| DOCUMENT |
<<<<

The first distinction given is that between killing beings with moral qualities (guna) and killing beings without moral qualities. For all practical purposes the former are human beings, the latter animals, and it is held that to kill a fellow human being is a more serious matter ethically than to kill an animal. Then within each category further distinctions are drawn. In the case of animals the degree of moral gravity is said to be proportional to the animal, to kill a larger animal being more blameworthy than to kill a smaller one. Other factors relevant to determining moral weight are whether the animal has an owner or is ownerless, whether it is domestic or wild, and whether it has a gentle or a vicious temperament. The moral gravity would be greater in the former three alternatives, less in the latter three. In the killing of human beings the degree of moral blame depends on the personal qualities of the victim, to kill a person of superior spiritual stature or one's personal benefactors being more blameworthy than to kill a less developed person or one unrelated to oneself. The three cases of killing selected as the most culpable are matricide, parricide, and the murder of an arahat, a fully purified saint.

Another factor determinative of moral weight is the motivation of the act. This leads to a distinction between premeditated murder and impulsive killing. The former is murder in cold blood, intended and planned in advance, driven either by strong greed or strong hatred. The latter is killing which is not planned in advance, as when one person kills another in a fit of rage or in self-defense. Generally, premeditated murder is regarded as a graver transgression than impulsive killing, and the motivation of hatred as more blameworthy than the motivation of greed. The presence of cruelty and the obtaining of sadistic pleasure from the act further increase its moral weight.

Other factors determinative of moral gravity are the force of the defilements accompanying the act and the amount of effort involved in its perpetration, but limitations of space prohibit a full discussion of their role.

2. The Second Precept: Abstinence from Taking What Is Not Given

The second precept reads: Adinnadana veramani sikkhapadam samadiyami, "I undertake the training rule to abstain from taking what is not given." The word adinna, meaning literally "what is not given," signifies the belongings of another person over which he exercises ownership legally and blamelessly (adandaraho anupavajjo). Thus no offense is committed if the article taken has no owner, e.g., if logs are taken to make a fire or stones are gathered to build a wall. Further, the other person has to have possession of the article taken legally and blamelessly; that is, he has to have the legal right over the article and also has to be blameless in his use of it. This latter phrase apparently becomes applicable in cases where a person gains legal possession of an article but does so in an improper way or uses it for unethical purposes. In such cases there might be legitimate grounds for depriving him of the item, as when the law requires someone who commits a misdemeanor to pay a fine or deprives a person of some weapon rightfully his which he is using for destructive purposes.

The act of taking what is not given is formally defined thus: "Taking what is not given is the volition with thievish intent arousing the activity of appropriating an article belonging to another legally and blamelessly in one who perceives it as belonging to another." [2] As in the case of the first precept the transgression here consists ultimately in a volition. This volition can commit the act of theft by originating action through body or speech; thus a transgression is incurred either by taking something directly by oneself or else indirectly, by commanding someone else to appropriate the desired article. The fundamental purpose of the precept is to protect the property of individuals from unjustified confiscation by others. Its ethical effect is to encourage honesty and right livelihood.

>>>>

[Entries drawn from a collection]
<<<<

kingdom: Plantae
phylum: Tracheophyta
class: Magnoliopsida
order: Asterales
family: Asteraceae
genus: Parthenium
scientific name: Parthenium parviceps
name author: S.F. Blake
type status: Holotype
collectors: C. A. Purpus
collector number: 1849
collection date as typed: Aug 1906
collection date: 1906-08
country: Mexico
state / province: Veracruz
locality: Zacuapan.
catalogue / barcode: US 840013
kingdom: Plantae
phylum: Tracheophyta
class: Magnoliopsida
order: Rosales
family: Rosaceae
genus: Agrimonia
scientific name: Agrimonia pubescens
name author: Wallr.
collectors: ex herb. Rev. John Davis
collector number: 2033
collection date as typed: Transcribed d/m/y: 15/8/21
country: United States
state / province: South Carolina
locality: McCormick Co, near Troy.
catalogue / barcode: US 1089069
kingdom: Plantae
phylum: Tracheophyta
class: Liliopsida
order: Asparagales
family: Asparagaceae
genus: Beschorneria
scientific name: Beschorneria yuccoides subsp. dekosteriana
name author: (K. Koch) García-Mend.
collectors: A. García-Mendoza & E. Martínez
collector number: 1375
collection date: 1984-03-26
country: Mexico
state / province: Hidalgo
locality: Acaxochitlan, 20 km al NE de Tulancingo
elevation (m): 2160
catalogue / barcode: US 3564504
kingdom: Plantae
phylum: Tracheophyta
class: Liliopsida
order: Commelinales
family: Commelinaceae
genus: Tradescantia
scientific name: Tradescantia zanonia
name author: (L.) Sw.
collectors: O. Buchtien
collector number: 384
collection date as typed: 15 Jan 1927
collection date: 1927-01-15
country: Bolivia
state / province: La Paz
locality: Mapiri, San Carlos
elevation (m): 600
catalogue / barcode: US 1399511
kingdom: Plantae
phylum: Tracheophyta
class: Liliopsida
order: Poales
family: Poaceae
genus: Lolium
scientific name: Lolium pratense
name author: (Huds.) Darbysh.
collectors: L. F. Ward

>>>>

| DO THIS |
Copy word for word the section of the passage on the precepts between "Other factors determinative" and "of their role.", inclusive.

| RESULT OF THIS TASK |
Other factors determinative of moral gravity are the force of the defilements accompanying the act and the amount of effort involved in its perpetration, but limitations of space prohibit a full discussion of their role.